Make sure the hospital understands that all medical bills are to be sent directly to the appropriate section of the department. On intake, the hospital will ask for the officer's home address. Be sure they know the bills ARE NOT sent to this address. If they are, the spouse will be constantly reminded of her officer's death by high medical bills arriving at the home that include mention of the extreme measures that needed to be taken to try to save her spouse.

Officers should not be afraid to show their emotions to the family. It's O.K. to cry. The family needs to see that. They need to know that their loved one meant a great deal to you and you're not afraid to show it. Seeing your emotions most likely will help them, not hurt them or make their grief worse.

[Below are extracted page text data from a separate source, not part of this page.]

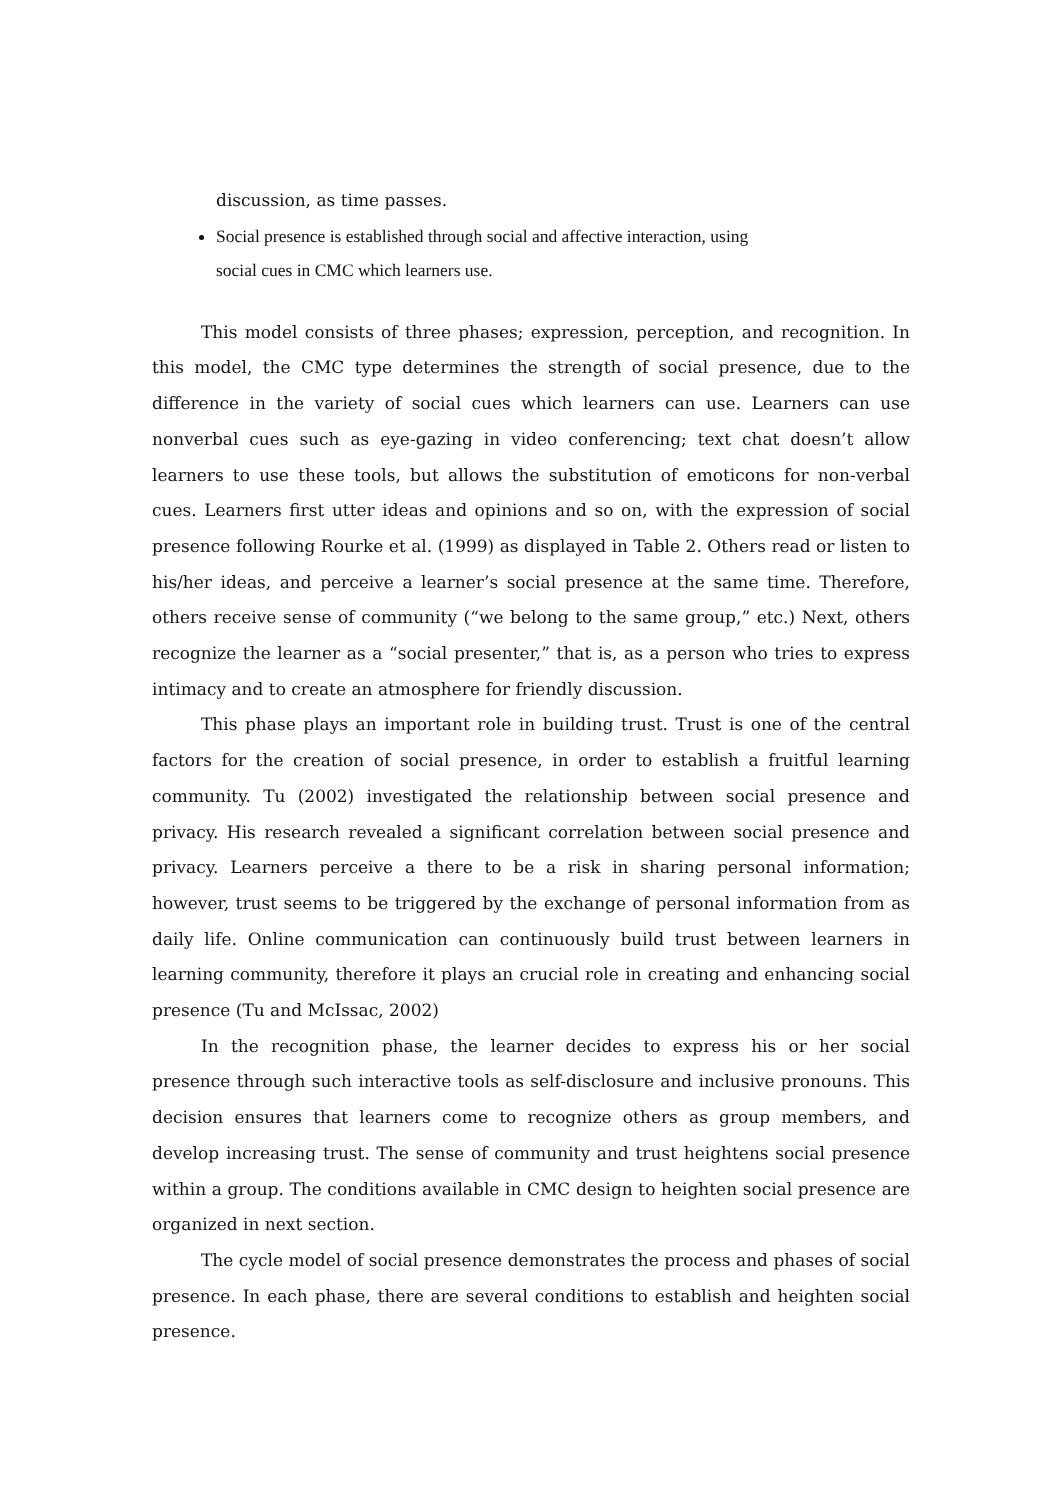discussion, as time passes.
Social presence is established through social and affective interaction, using
social cues in CMC which learners use.
This model consists of three phases; expression, perception, and recognition. In this model, the CMC type determines the strength of social presence, due to the difference in the variety of social cues which learners can use. Learners can use nonverbal cues such as eye-gazing in video conferencing; text chat doesn’t allow learners to use these tools, but allows the substitution of emoticons for non-verbal cues. Learners first utter ideas and opinions and so on, with the expression of social presence following Rourke et al. (1999) as displayed in Table 2. Others read or listen to his/her ideas, and perceive a learner’s social presence at the same time. Therefore, others receive sense of community (“we belong to the same group,” etc.) Next, others recognize the learner as a “social presenter,” that is, as a person who tries to express intimacy and to create an atmosphere for friendly discussion.
This phase plays an important role in building trust. Trust is one of the central factors for the creation of social presence, in order to establish a fruitful learning community. Tu (2002) investigated the relationship between social presence and privacy. His research revealed a significant correlation between social presence and privacy. Learners perceive a there to be a risk in sharing personal information; however, trust seems to be triggered by the exchange of personal information from as daily life. Online communication can continuously build trust between learners in learning community, therefore it plays an crucial role in creating and enhancing social presence (Tu and McIssac, 2002)
In the recognition phase, the learner decides to express his or her social presence through such interactive tools as self-disclosure and inclusive pronouns. This decision ensures that learners come to recognize others as group members, and develop increasing trust. The sense of community and trust heightens social presence within a group. The conditions available in CMC design to heighten social presence are organized in next section.
The cycle model of social presence demonstrates the process and phases of social presence. In each phase, there are several conditions to establish and heighten social presence.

Male officers have been known to have a particularly hard time showing emotion. As a motivation to allow yourself the ability to express these perfectly normal reactions, consider the consequences of the following destructive realities:

The Commandments of Masculinity

He Shall Not Cry
He Shall Not Display Weakness
He Shall Not Need Affection; Or Gentleness Or Warmth
He Shall Comfort But Not Desire Comforting
He Shall Be Needed, But Not Need
He Shall Touch, But Not Be Touched
He Shall Be Steel, Not Flesh
He Shall Be Inviolate In His Manhood
He Shall Stand Alone

5 common but destructive coping styles used by males who are grieving

To remain silent
To engage in solitary mourning or "secret" grief
To take physical or legal action
To become overly immersed in activity
To exhibit addictive behavior

Avoid falling prey to these negative approaches to handling grief. The emotional damage caused by not allowing grief to be expressed and run its course can spell big trouble for you down the road.